Mimi Hatches is an incredible young woman, who looked at me with her courage today and inspired me to be a better version of myself.
"There's something in our world that makes men lose their heads—they couldn't be fair if they tried. In our courts, when it's a white man's word against a black man's, the white man always wins. They're ugly, but those are the facts of life. […]"
"The one place where a man ought to get a square deal is in a courtroom, be he any color of the rainbow, but people have a way of carrying their resentments right into a jury box."
At St. Dominic Savio in the sixth grade, I was staying after school to work on my Bellarmine speech with other students. Mary Allen, who lived just down the street, the daughter of Bob and Phyllis Allen (two of the all time best people I know), was practicing her speech. It was Atticus Finch' address to the jury. I was still three years away from Mr. Winkler's class and his subtle call to my humanity, so maybe this was the first time I really heard about those who work for justice and fail. We have to remember in the end, Atticus was not successful and he failed Tom Robinson.
So many years later, and we, more specifically I am failing Tom Robinson today. What did I do for Philando Castile or for Stephon Clark. I sat in my room, read an article, and told myself I was one of the good guys. Sitting across from me today was Mimi, a softball pitcher I once coached who threw too many balls and walked too many batters. The 15 year old I met with pitching imperfections was here to inspire me today and also if I was true to myself question my own inactions and my own privilege.
I talked to Mimi about Trevor Noah's book Born a Crime (click to buy it) and how Trevor's child was tough growing up the son of a White Man and a Black Father. Most people I know, good people, would read this book and say it is terrible what happened to Trevor. Today, on several occasions, tears welled up in Mimi's eyes as things I were saying were too close to her own truth. I think she knows of the limitations of the good people in our country, and this is not the first time my own limitations have failed one of my students. On more than one of these breakfasts, my fellow diner has told me good things about myself. But I know I could have done more and should have done more.
As Pope Francis says, "I am a sinner" hearing him say that helps me find my own humility and strive to do better. But sitting with Mimi for an hour and a half and now using these words to reflect on her strength and her message I heard from her today makes me want to work harder for all of my students, especially next year at North Tech.
Look over at the picture of Mimi, she is the portrait of a women who is working hard to "live her truth". She has been out on the streets, marching with others, and has responded to the injustices of 2017 and 2018 by striving to make the world a better place. She IS "seeking that boundless compassion". Some would call her a dupe of George Soros, because dismissing her is so much easier to us than listening to her.

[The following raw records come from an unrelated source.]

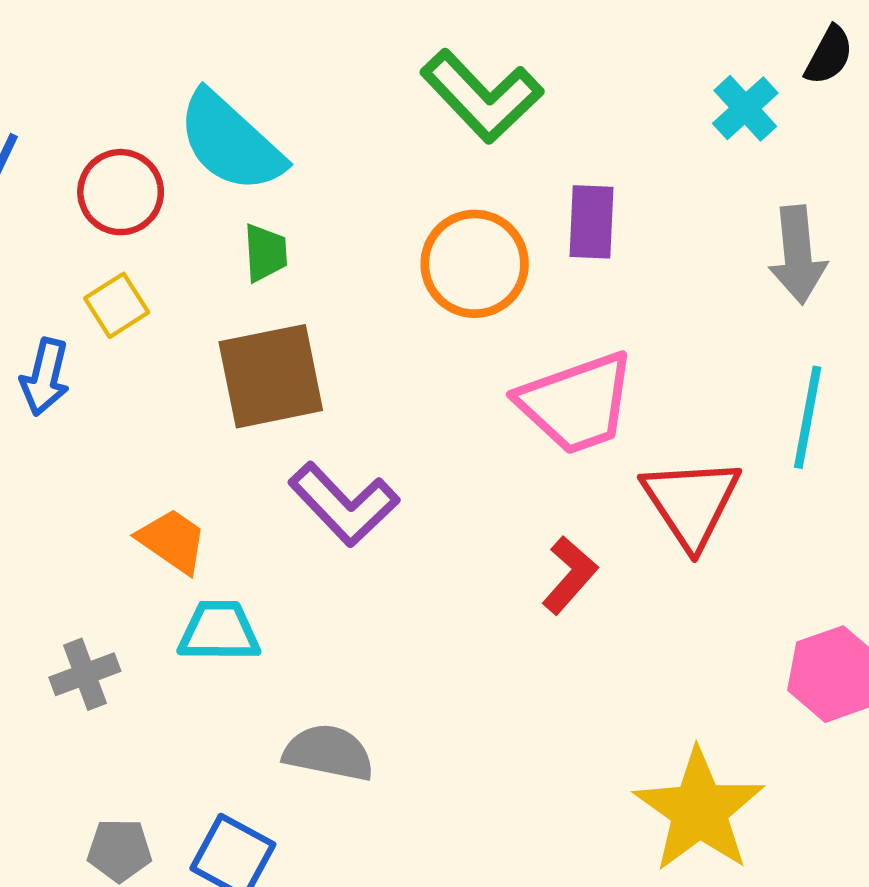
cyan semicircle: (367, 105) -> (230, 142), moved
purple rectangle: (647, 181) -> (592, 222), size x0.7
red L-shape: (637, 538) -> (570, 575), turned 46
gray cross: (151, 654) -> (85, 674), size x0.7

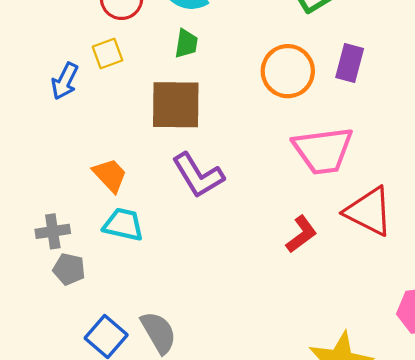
red triangle: (691, 503) -> (369, 211), turned -42
gray semicircle: (329, 753) -> (159, 332), moved, turned 36
gray pentagon: (120, 850) -> (69, 269), moved

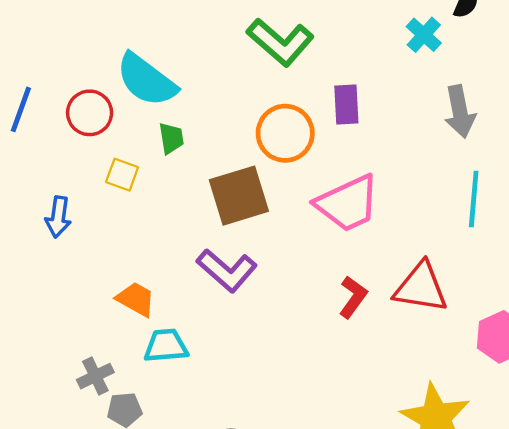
yellow square: (108, 53) -> (122, 175), moved, turned -32
brown square: (176, 105) -> (239, 196), moved
red triangle: (369, 211) -> (421, 287), moved

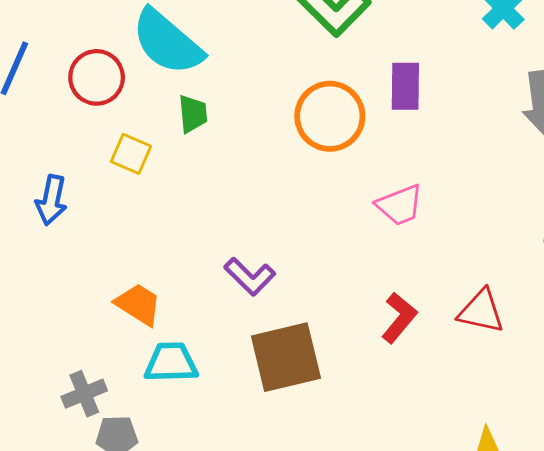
brown square: (239, 196) -> (286, 357), moved
pink trapezoid: (348, 203) -> (400, 205), size x0.6
purple L-shape: (227, 270) -> (250, 276), size x0.7
red triangle: (421, 287) -> (481, 311), size x0.7

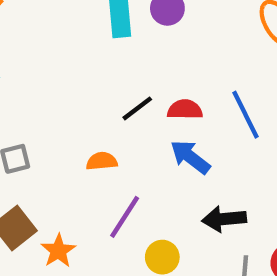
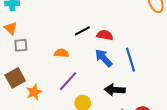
blue line: (246, 115) -> (131, 60), moved

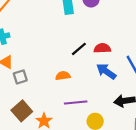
purple line: (68, 81) -> (76, 103), turned 55

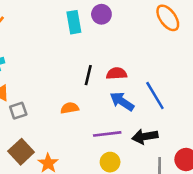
black line: (79, 49) -> (88, 75), turned -35
purple line: (76, 103) -> (107, 134), moved

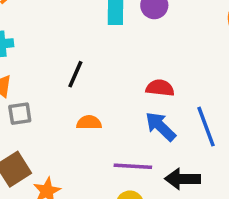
black line: (88, 75) -> (75, 74), moved

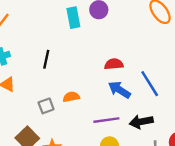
black line: (75, 74) -> (46, 59), moved
gray square: (20, 114) -> (46, 106), moved

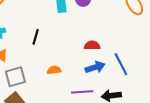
blue arrow: (119, 90) -> (95, 67), turned 126
gray square: (46, 106) -> (15, 77), moved, size x1.5

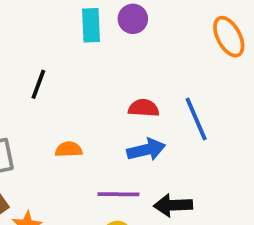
blue line: (121, 64) -> (196, 119), moved

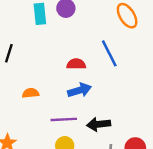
blue line: (196, 119) -> (109, 53), moved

But after talking to Mimi today, I do not believe she has ever taken an action in support or protest where she has not gone home that night to reflect, to think, to relisten to the words she heard, and put all of that together and work harder to do better the next time.
We all want to be loved, we all want to be included, we all want someone to reach back to us and include us in the circle. I cannot imagine what it must feel like to have been included in the circle for a decade and then just that quickly to be excluded from the circle. To really be made to feel like you never should have been in the circle in the first place. I cannot imagine that hurt, the hurt I know Mimi feels today, and I cannot make that hurt go away. Mimi, I am sorry.
Mimi has a black father and a white mother. She knows that. Sometimes I feel when we whisper around that truth as well meaning people we fail. I am often humbled when I examine my own actions or inactions for my students. I try I strive ( Mimi, whatever I say next is not going to enough so instead I will use these words.)
“I have always believed that hope is that stubborn thing inside us that insists, despite all the evidence to the contrary, that something better awaits us so long as we have the courage to keep reaching, to keep working, to keep fighting."
(Barack Obama, Nov. 7, 2012)”
Today Mimi has her own life and fights to "live her own truth". She does it with a smile and a swagger. She does it with a large tattoo that makes old white men like me uncomfortable. I hope something better awaits Mimi, not that is not great now. I know she has the courage to keep reaching, to keep working, and to keep fighting.
Miss Jean Louise stand up, Mimi is passing.